Cinéma - Tout simplement noir de Jean-Pascal Zadi et John Wax (2020)
Le faux documentaire est devenu un sous genre de la comédie parodique…avec ses codes. Je me réjouissais de voir ce que cela pouvait donner dans le difficile exercice de la dénonciation du racisme.
Hasard du calendrier et pas volonté du distributeur, le film a bénéficié de l’éclairage du mouvement « Black Live Matters », d’un calendrier estival dégagé des blockbusters US, ce qui l’a mis certainement plus en lumière que ce que la production avait prévu. Tant mieux pour nous, spectateurs… rares spectateurs en cette période post-confinement.
Le sujet est donc un faux documentaire sur un acteur à la recherche de boulot…mais aussi d’un sens à sa vie. Jean-Pascal Zadi y joue son propre rôle dans une composition d’acteur raté. Il décide de monter une grande marche de la contestation noire et part en quête de célébrités pour l’aider à fédérer autour de cette idée. Mais c’était oublier le caractère gaffeur et loser de cet anti-héros. A la manière d’un Sasha Baron-Cohen, l’accord des participants en plus, il nous dépeint ainsi ce milieu du show-business et du militantisme et la place qu’y tiennent… les noirs.
Avec son mètre 93 et ses dents écartées (fallait pas attaquer le physique de qui tu sais…), notre acteur-réalisateur n’a pas le physique passe-partout mais sait parfaitement en jouer. Il a créé un personnage dont je ne saurais dire s’il est vraiment proche de lui-même. En tout cas, il à réussi à fédérer une chose : Une bande d’acteurs, d’actrices et autres célébrités pour participer à ce film. Il y a de bonnes surprises (Kareen Guiock), des confirmations (Fary dont c’est le premier film, Ahmed Sylla) et des valeurs sûres (Ramzy Bedia, Jonathan Cohen, Lucien Jean-Baptiste). Cela se déroule un peu comme un film à sketchs au gré des rencontres, ce qui rend parfois la mise en scène bancale. Heureusement, l’ensemble tiens avec notre Jean-Pascal Zadi qui a quelque chose de Mr Hulot avec sa grande silhouette maladroite.
Pour que cela tienne, il faut quand même quelques scènes cultes (la scène du restaurant par exemple…) et des dialogues qui frappent. Mais il faut surtout du fond et il faut reconnaître qu’il y en a. En effet, JP Zadi et son co-réalisateur/producteur/directeur artistique John Wax montrent différentes facettes de ce militantisme qui vise à ce qu’il n’y ait plus de différences entre les couleurs de peau. Mais rien que la scène où il faut définir « l’homme noir » vaut son moment de réflexion.

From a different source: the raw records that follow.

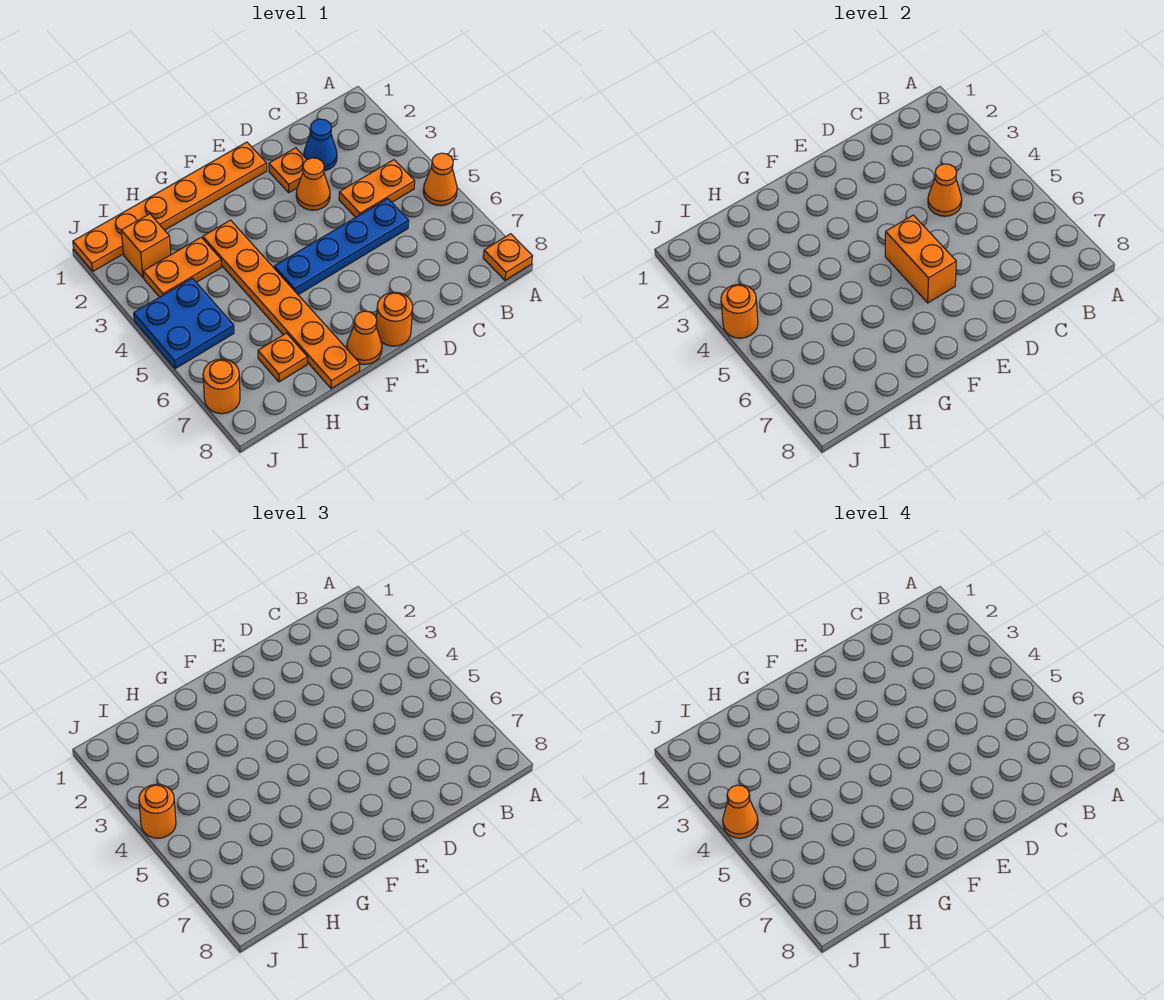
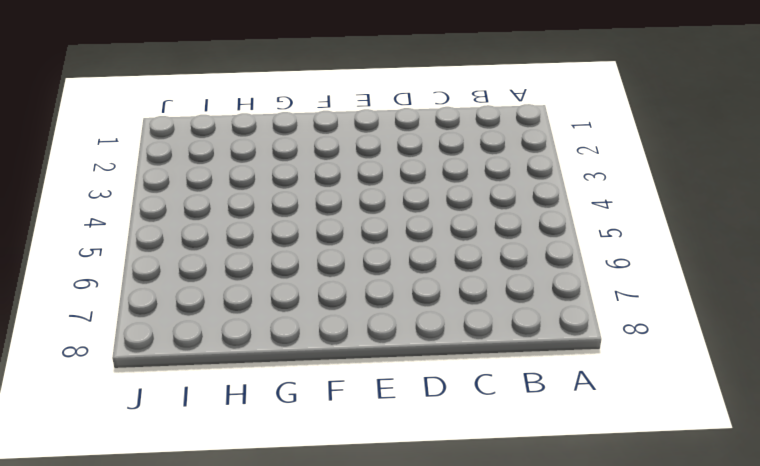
none -> orange 1x1 cone [423,153,457,206]
none -> orange 1x1 plate [483,234,533,280]
none -> orange 1x2 plate [339,160,415,217]

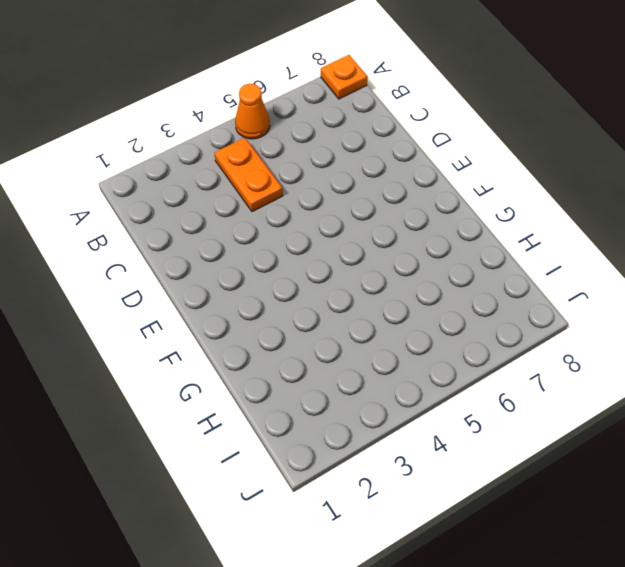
none -> blue 1x1 cone [304,119,337,171]
none -> blue 1x4 plate [274,199,409,295]
none -> orange 1x1 plate [269,148,307,193]

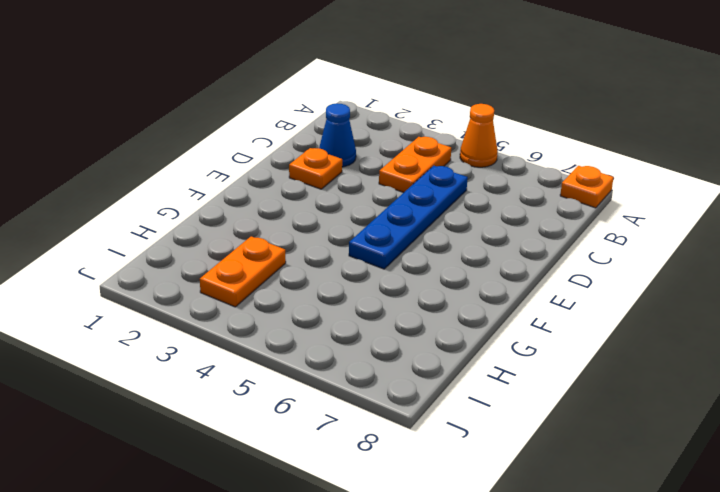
none -> orange 1x1 cone [296,158,330,210]
none -> orange 1x6 plate [73,142,267,271]
none -> orange 1x1 round brick [376,292,413,346]

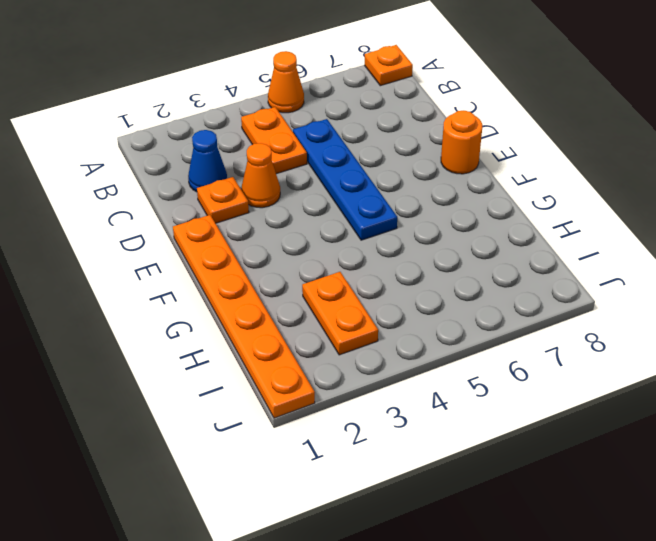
none -> orange 1x1 cone [347,311,382,364]
none -> orange 1x6 plate [203,220,360,389]
none -> orange 1x1 plate [258,333,308,382]

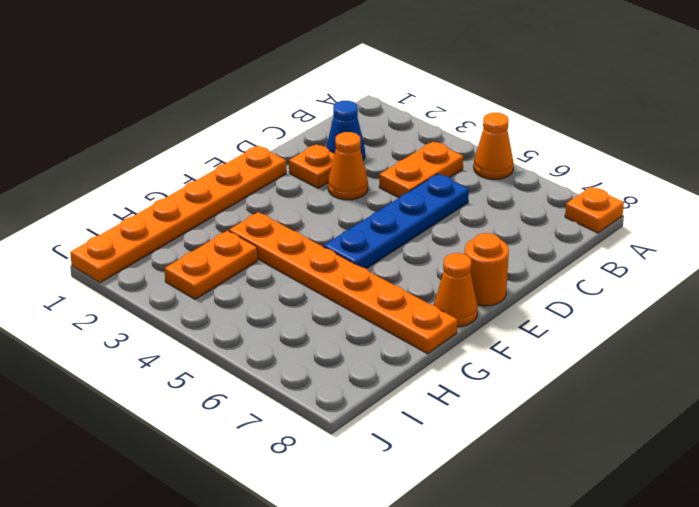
none -> orange 1x1 plate [258,333,308,382]
none -> orange 1x1 brick [121,214,171,278]
none -> blue 2x2 plate [134,278,234,369]

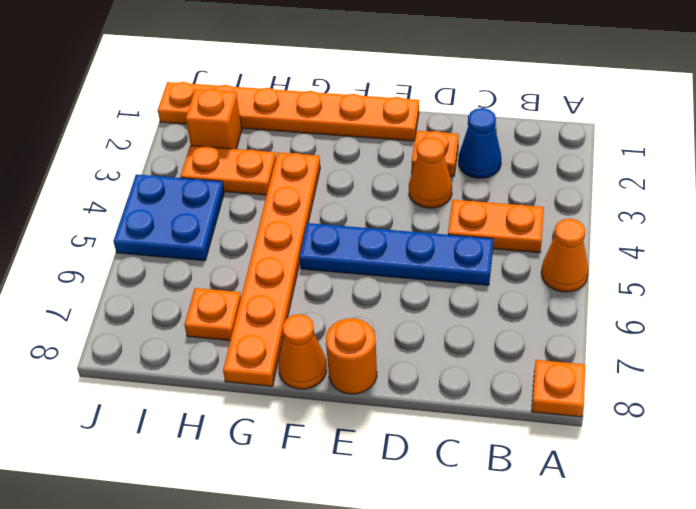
none -> orange 1x1 round brick [203,359,240,414]
none -> orange 1x1 cone [928,164,962,216]
none -> orange 1x2 brick [885,215,956,303]

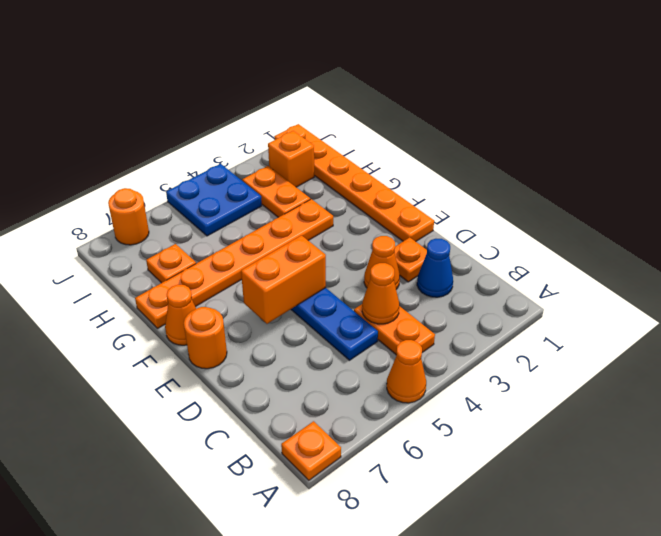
none -> orange 1x1 round brick [721,284,758,338]
none -> orange 1x1 round brick [139,784,176,838]
none -> orange 1x1 cone [723,785,758,838]

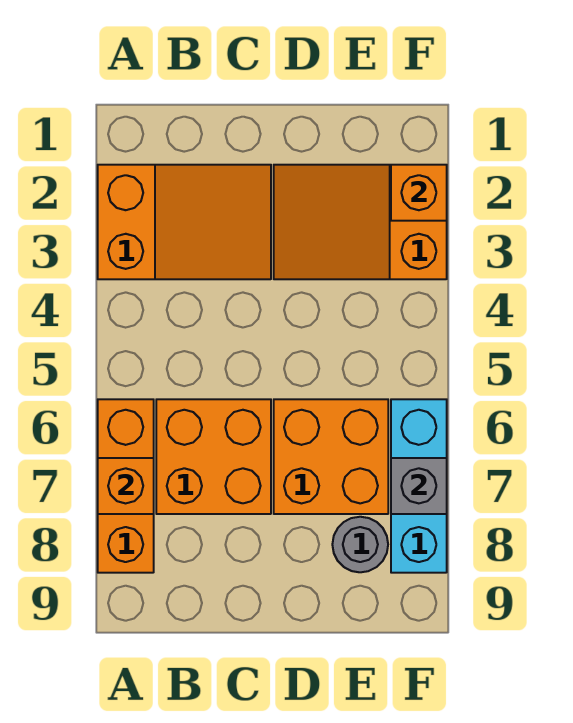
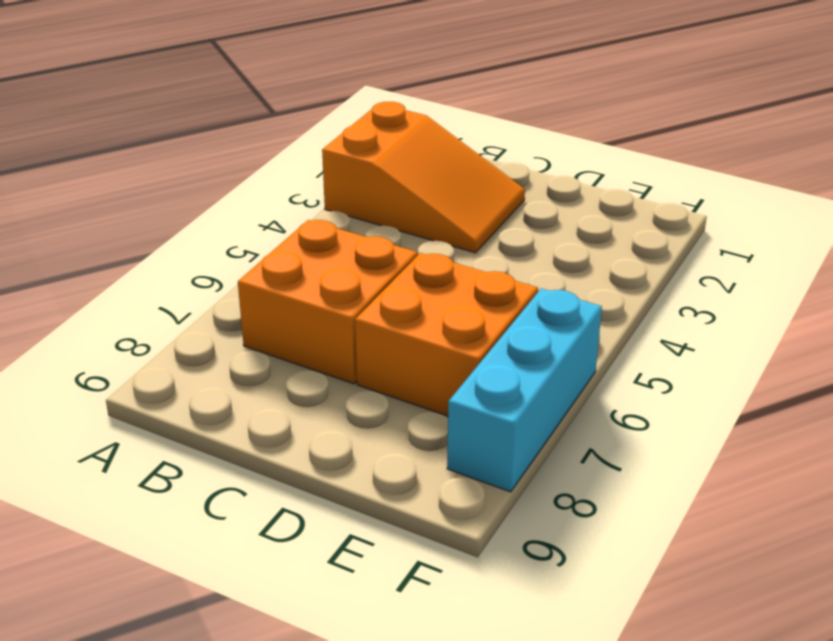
none -> orange 1x3 brick [98,399,154,573]
none -> orange 2x3 slope [274,165,447,279]

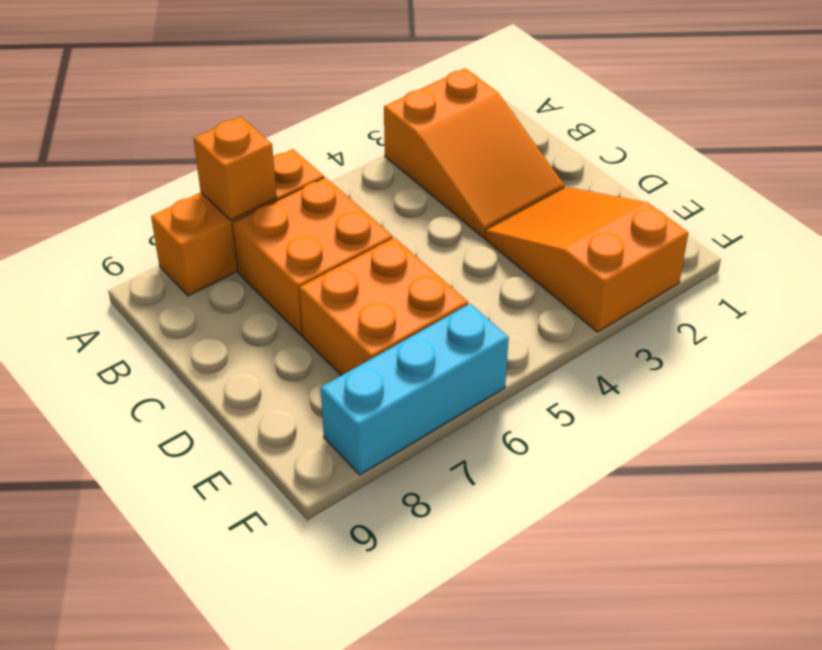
none -> grey 1x1 round brick [332,517,388,572]
none -> orange 1x1 brick [391,165,447,221]

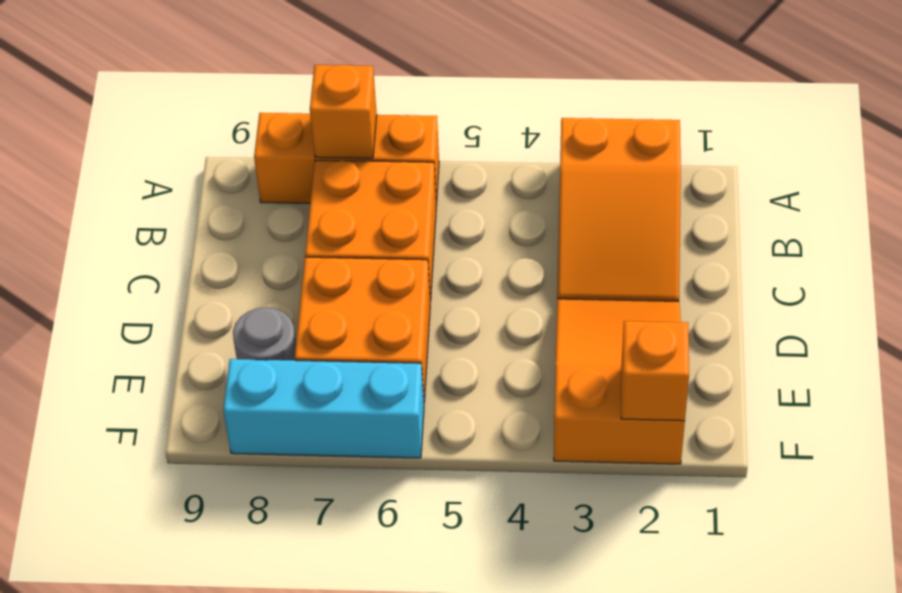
none -> grey 1x1 brick [391,458,447,514]

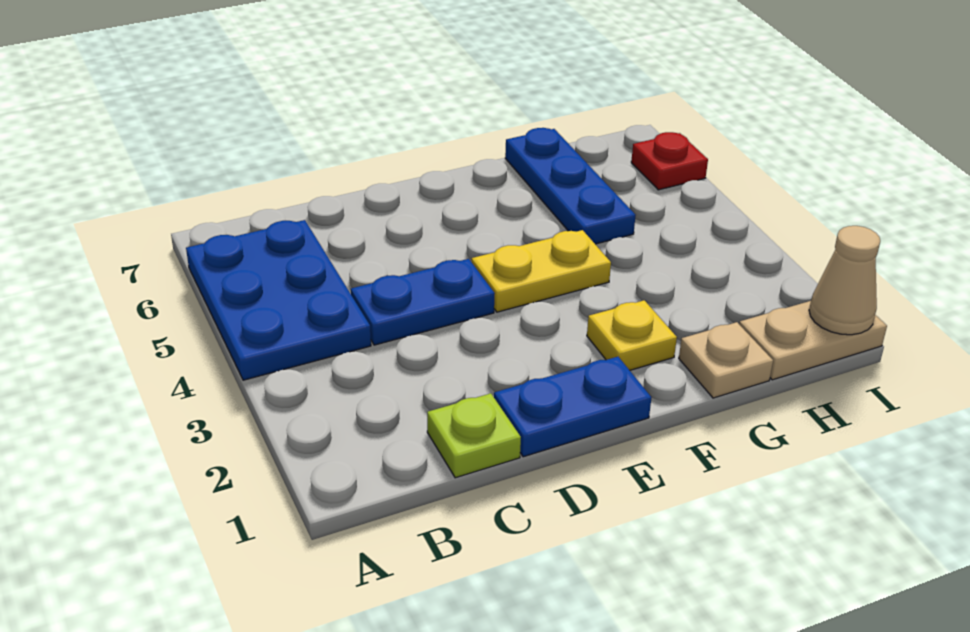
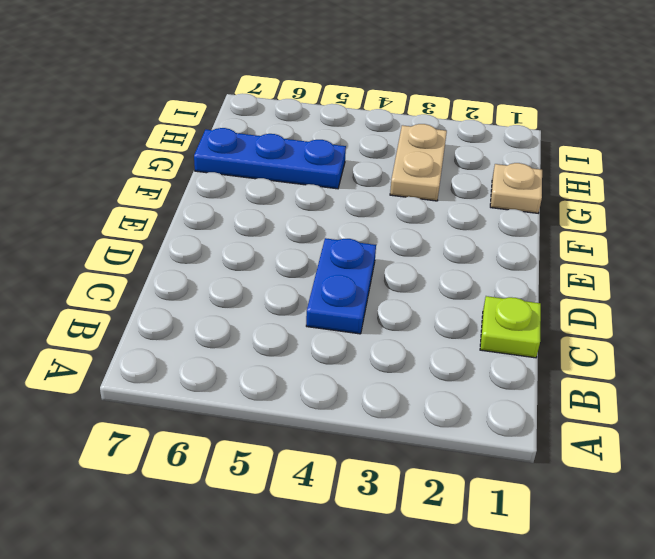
tan 1x2 plate [390,124,447,201] -> tan 1x2 plate moved to [739,301,887,380]
none -> blue 2x3 plate [186,220,371,380]
none -> blue 1x2 plate [494,357,652,457]

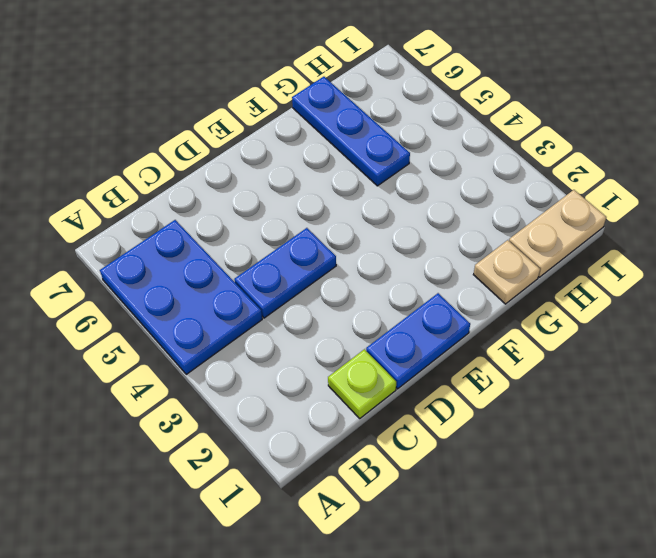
none -> yellow 1x2 plate [472,230,611,312]
none -> yellow 1x1 plate [587,300,677,370]

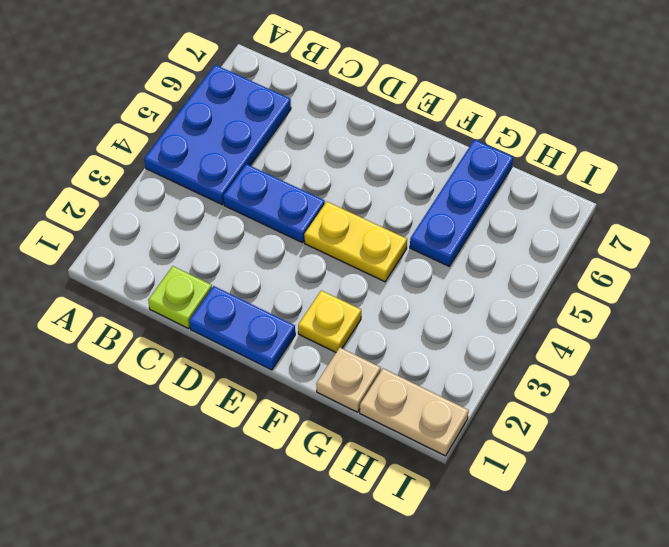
none -> red 1x1 plate [631,132,708,190]
none -> tan 1x1 cone [809,226,880,335]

Pourquoi « l’Homme », même avec un grand H. Quelle date choisir ? Quel message ? Et les blancs ? toutes ces questions complexes apparaissent dans ce film, ce qui est à la fois trop et pas assez. Sur ce problème simple, nous voyons justement que rien n’est simple. Il n’y a pas UN noir, comme il n’y a pas non plus UN homosexuel, UNE femme, etc…Et pourtant il y a une vision biaisée de la part de ceux qui ont le pouvoir, comme lorsque l’on parle de l’Afrique comme une entité unique alors que l’Europe n’en est toujours pas une.
Le film a donc plusieurs lectures, même si parfois les propos s’embrouillent. Il y a des moments de pure comédie où on rit volontiers. Il y a aussi des moments touchants car ce personnage de Jean-Pascal Zadi est touchant dans ses maladresses. Il y a des moments plus philosophiques qui vont au delà de la simple cause « noire » mais parlent de tous les militantismes. Ce n’est pas la comédie de l’année mais c’est largement au dessus de la moyenne de ce que nous avons eu récemment, surtout sur ce sujet.